Context: 2048 tokens.

It's designed to sit in front of your LLM API and reject bad inputs before they hit the model.


Limitations (The Honest Part)

I want to be upfront about where this still fails:

  • DAN attacks: 90.6% recall — the weakest category. DAN variants are weirdly creative.
  • Low-resource languages: pl, tr, uk, pt, id safety recall is weak. The training data for these languages was thinner.
  • 2048 token limit: Long documents need chunking. Injection at chunk boundaries may be missed.
  • No malware/spam detection: This is a safety + injection classifier, not a general content moderator.
  • Not instruction-tuned: It scores text. It doesn't explain its reasoning.

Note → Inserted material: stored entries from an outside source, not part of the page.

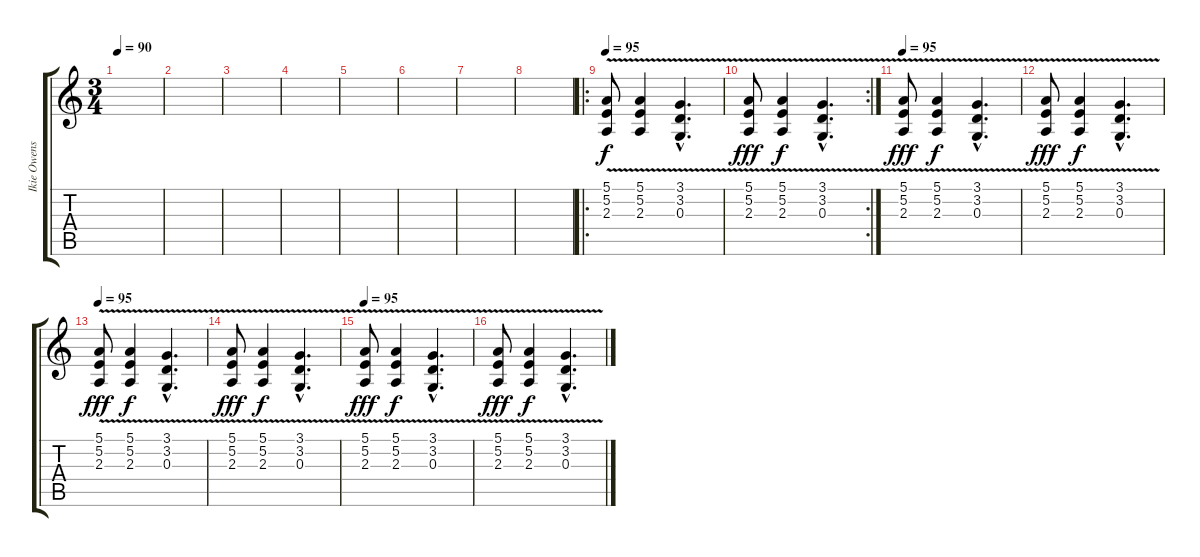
\track ("Ikie Owens" "Ikie Owens") {instrument churchorgan}
\staff {score tabs}
\tuning (E4 B3 G3 D3 A2 E2) {hide}
\ts (3 4)
\tempo 90
\clef g2
\ks c
|
|
|
|
|
|
|
|
\ro
\tempo 95
(5.1{v} 5.2{v} 2.3{v}).8{balance 8} (5.1{v} 5.2{v} 2.3{v}).4{dy f} (3.1{hac} 3.2{v hac} 0.3{hac}).4{d} |
\rc 2
(5.1{v} 5.2{v} 2.3{v}).8{dy fff} (5.1{v} 5.2{v} 2.3{v}).4{dy f} (3.1{hac} 3.2{v hac} 0.3{hac}).4{d} |
\tempo 95
(5.1{v} 5.2{v} 2.3{v}).8{dy fff} (5.1{v} 5.2{v} 2.3{v}).4{dy f} (3.1{v hac} 3.2{v hac} 0.3{hac}).4{d} |
(5.1{v} 5.2{v} 2.3{v}).8{dy fff} (5.1{v} 5.2{v} 2.3{v}).4{dy f} (3.1{v hac} 3.2{hac} 0.3{hac}).4{d} |
\tempo 95
(5.1{v} 5.2{v} 2.3{v}).8{dy fff} (5.1{v} 5.2{v} 2.3{v}).4{dy f} (3.1{v hac} 3.2{hac} 0.3{hac}).4{d} |
(5.1{v} 5.2{v} 2.3{v}).8{dy fff} (5.1{v} 5.2{v} 2.3{v}).4{dy f} (3.1{v hac} 3.2{hac} 0.3{hac}).4{d} |
\tempo 95
(5.1{v} 5.2{v} 2.3{v}).8{dy fff} (5.1{v} 5.2{v} 2.3{v}).4{dy f} (3.1{v hac} 3.2{hac} 0.3{hac}).4{d} |
(5.1{v} 5.2{v} 2.3{v}).8{dy fff} (5.1{v} 5.2{v} 2.3{v}).4{dy f} (3.1{v hac} 3.2{hac} 0.3{hac}).4{d}
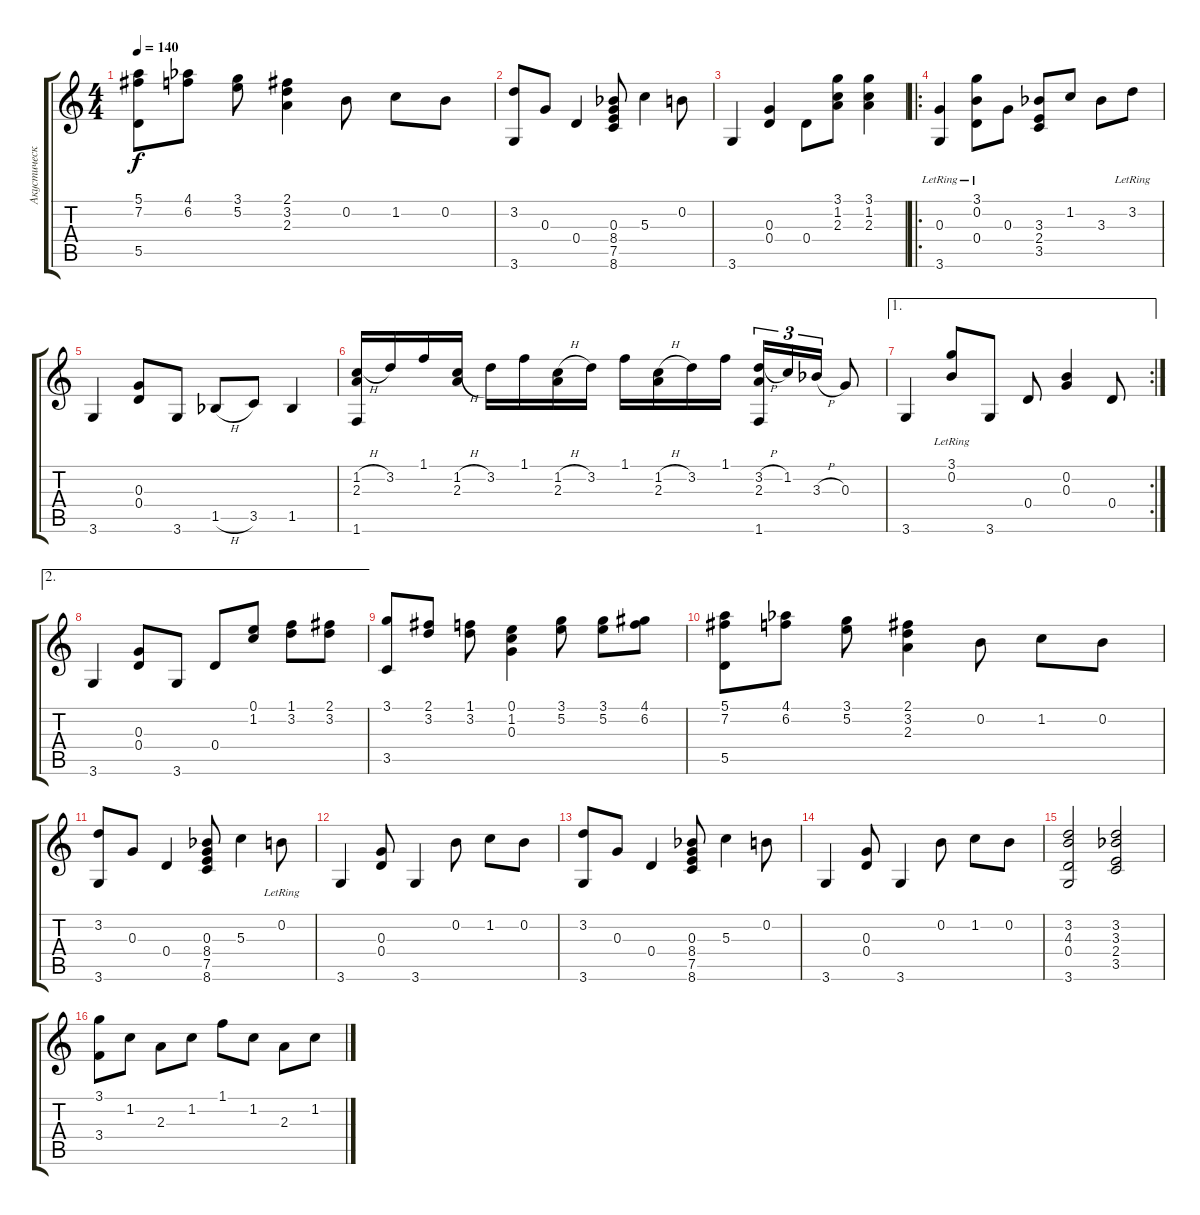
\track ("Акустическая Гитара (ст" "Акустическ") {instrument acousticguitarsteel}
\staff {score tabs}
\tuning (E4 B3 G3 D3 A2 E2) {hide}
\ts (4 4)
\tempo 140
\clef g2
\ks c
(5.1 7.2 5.5).8{dy f} (4.1{acc b} 6.2).8 (3.1 5.2).8 (2.1 3.2 2.3).4 0.2.8 1.2.8 0.2.8 |
(3.2 3.6).8 0.3.8 0.4.4 (0.3 8.4{acc b} 7.5 8.6).8 5.3.4 0.2.8 |
3.6.4 (0.3 0.4).4 0.4.8 (3.1 1.2 2.3).8 (3.1 1.2 2.3).4 |
\ro
(0.3 3.6{lr}).4 (3.1{lr} 0.2 0.4).8 0.3.8 (3.3{acc b} 2.4 3.5).8 1.2.8 3.3{acc b}.8 3.2{lr}.8 |
3.6.4 (0.3 0.4).8 3.6.8 1.5{h acc b}.8 3.5.8 1.5{acc b}.4 |
(1.2{h} 2.3 1.6).16 3.2.16 1.1.16 (1.2{h} 2.3).16 3.2.16 1.1.16 (1.2{h} 2.3).16 3.2.16 1.1.16 (1.2{h} 2.3).16 3.2.16 1.1.16 (3.2{h} 2.3 1.6).16{tu (3 2)} 1.2.16{tu (3 2)} 3.3{h acc b}.16{tu (3 2)} 0.3.8 |
\ae 1
\rc 2
3.6.4 (3.1{lr} 0.2).8 3.6.8 0.4.8 (0.2 0.3).4 0.4.8 |
\ae 2
3.6.4 (0.3 0.4).8 3.6.8 0.4.8 (0.1 1.2).8 (1.1 3.2).8 (2.1 3.2).8 |
(3.1 3.5).8 (2.1 3.2).8 (1.1 3.2).8 (0.1 1.2 0.3).4 (3.1 5.2).8 (3.1 5.2).8 (4.1 6.2).8 |
(5.1 7.2 5.5).8 (4.1{acc b} 6.2).8 (3.1 5.2).8 (2.1 3.2 2.3).4 0.2.8 1.2.8 0.2.8 |
(3.2 3.6).8 0.3.8 0.4.4 (0.3 8.4{acc b} 7.5 8.6).8 5.3.4 0.2{lr}.8 |
3.6.4 (0.3 0.4).8 3.6.4 0.2.8 1.2.8 0.2.8 |
(3.2 3.6).8 0.3.8 0.4.4 (0.3 8.4{acc b} 7.5 8.6).8 5.3.4 0.2.8 |
3.6.4 (0.3 0.4).8 3.6.4 0.2.8 1.2.8 0.2.8 |
(3.2 4.3 0.4 3.6).2 (3.2 3.3{acc b} 2.4 3.5).2 |
(3.1 3.4).8 1.2.8 2.3.8 1.2.8 1.1.8 1.2.8 2.3.8 1.2.8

If you're deploying this, combine it with defense-in-depth: system prompts, output filtering, rate limits, and human review for high-stakes decisions.


What's Next

I'm building an open benchmark of 1,000 novel adversarial prompts across 6 attack categories and 10 languages. Not because I trust my own numbers — because I don't.

If you maintain a guardrail (Llama Guard, ShieldGemma, DeBERTa, or your own), run it against this benchmark when it drops next week. I'd rather be proven wrong in public than be quietly wrong in production.


The Context Nobody Asks For

I built this solo from Pirapora, Brazil — a small town you've never heard of. One AMD MI300X. 93 minutes. ~$3 of compute.

Not because I'm trying to beat Meta or Google. Because I needed a guardrail that actually works in production, in any language, with a license I can ship without calling legal.

If that resonates with you, try it. If it doesn't, tell me why — I read every comment.